**Page excerpt**
---+---

My City Was Gone Different

I’m a relatively rare critter; a conservative who lives in the inner city.  We’ve discussed this before in this blog; there are a lot of things I like about living in Saint Paul.  And there are a lot of things about life in the ‘burbs that I dislike enough to have made the decision fairly simple. 

For me.

On the other hand, I can see why people live in the subs.  And – unlike both liberal new-urbanist utopians who want to change land-use policy to force people back into the city, and urban hipsters who hate the ‘burbs with a diamond-like intensity, and conservatives who want to chide all of us inner-city conservatives out into identical beige houses with nosy neighbors who piss and moan about the length of your grass – I figure “let people live and thrive wherever they want”.  I’m the last person who’s going to force people to do anything, except leave my house if they’re not invited.

---+---

**Extracted entries**
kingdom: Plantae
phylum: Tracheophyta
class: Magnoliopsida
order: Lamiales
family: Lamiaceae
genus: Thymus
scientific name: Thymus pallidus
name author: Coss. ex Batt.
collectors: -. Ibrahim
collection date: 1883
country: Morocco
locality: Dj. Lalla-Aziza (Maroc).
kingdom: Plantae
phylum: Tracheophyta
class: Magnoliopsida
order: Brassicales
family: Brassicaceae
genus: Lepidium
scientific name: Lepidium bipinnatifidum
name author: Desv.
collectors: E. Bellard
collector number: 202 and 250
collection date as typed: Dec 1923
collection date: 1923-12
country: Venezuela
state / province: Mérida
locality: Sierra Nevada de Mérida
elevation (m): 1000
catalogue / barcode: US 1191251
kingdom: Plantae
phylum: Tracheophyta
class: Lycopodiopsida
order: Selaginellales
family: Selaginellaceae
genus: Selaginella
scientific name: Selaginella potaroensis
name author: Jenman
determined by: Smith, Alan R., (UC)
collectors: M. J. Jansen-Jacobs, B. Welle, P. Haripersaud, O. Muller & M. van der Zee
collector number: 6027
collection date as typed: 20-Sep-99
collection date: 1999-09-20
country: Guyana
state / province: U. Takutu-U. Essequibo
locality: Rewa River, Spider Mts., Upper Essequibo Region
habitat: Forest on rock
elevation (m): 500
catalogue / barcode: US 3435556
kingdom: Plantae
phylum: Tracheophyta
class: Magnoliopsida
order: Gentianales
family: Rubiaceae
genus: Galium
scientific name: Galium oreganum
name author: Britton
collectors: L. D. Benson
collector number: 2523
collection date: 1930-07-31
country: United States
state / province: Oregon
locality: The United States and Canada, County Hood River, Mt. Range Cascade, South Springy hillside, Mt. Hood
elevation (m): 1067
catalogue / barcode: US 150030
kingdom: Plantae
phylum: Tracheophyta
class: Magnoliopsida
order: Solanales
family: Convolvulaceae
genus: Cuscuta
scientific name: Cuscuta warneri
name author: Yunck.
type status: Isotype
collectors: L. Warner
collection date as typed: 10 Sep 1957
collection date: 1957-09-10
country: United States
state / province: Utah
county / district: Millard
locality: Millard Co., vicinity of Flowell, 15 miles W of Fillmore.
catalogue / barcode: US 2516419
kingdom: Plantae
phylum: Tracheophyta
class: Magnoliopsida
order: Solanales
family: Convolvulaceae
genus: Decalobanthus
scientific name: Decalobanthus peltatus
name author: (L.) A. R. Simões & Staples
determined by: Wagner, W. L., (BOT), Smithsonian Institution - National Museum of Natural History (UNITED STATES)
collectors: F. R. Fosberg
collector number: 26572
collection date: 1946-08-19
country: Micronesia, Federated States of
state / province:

---+---

**Work to complete**
- a) In the post on city living, rewrite the passage from "I’m a relatively" up to and including "decision fairly simple.", replacing "Saint Paul" with "St. Paul".
- b) Answer these questions about the post on city living:
(i) How does the writer describe themselves in the opening sentence?
(ii) In which city does the writer live?
(iii) What is the one thing the writer says they would force people to do?
- c) According to the post on city living, why was the writer's decision about where to live fairly simple?

**Results**
- a)
I’m a relatively rare critter; a conservative who lives in the inner city.  We’ve discussed this before in this blog; there are a lot of things I like about living in St. Paul.  And there are a lot of things about life in the ‘burbs that I dislike enough to have made the decision fairly simple.

- b)
(i) As a relatively rare critter: a conservative who lives in the inner city.
(ii) Saint Paul.
(iii) Leave the writer's house if they're not invited.

- c) The writer likes a lot of things about living in Saint Paul. They also dislike enough things about life in the suburbs to make the decision fairly simple, at least for them.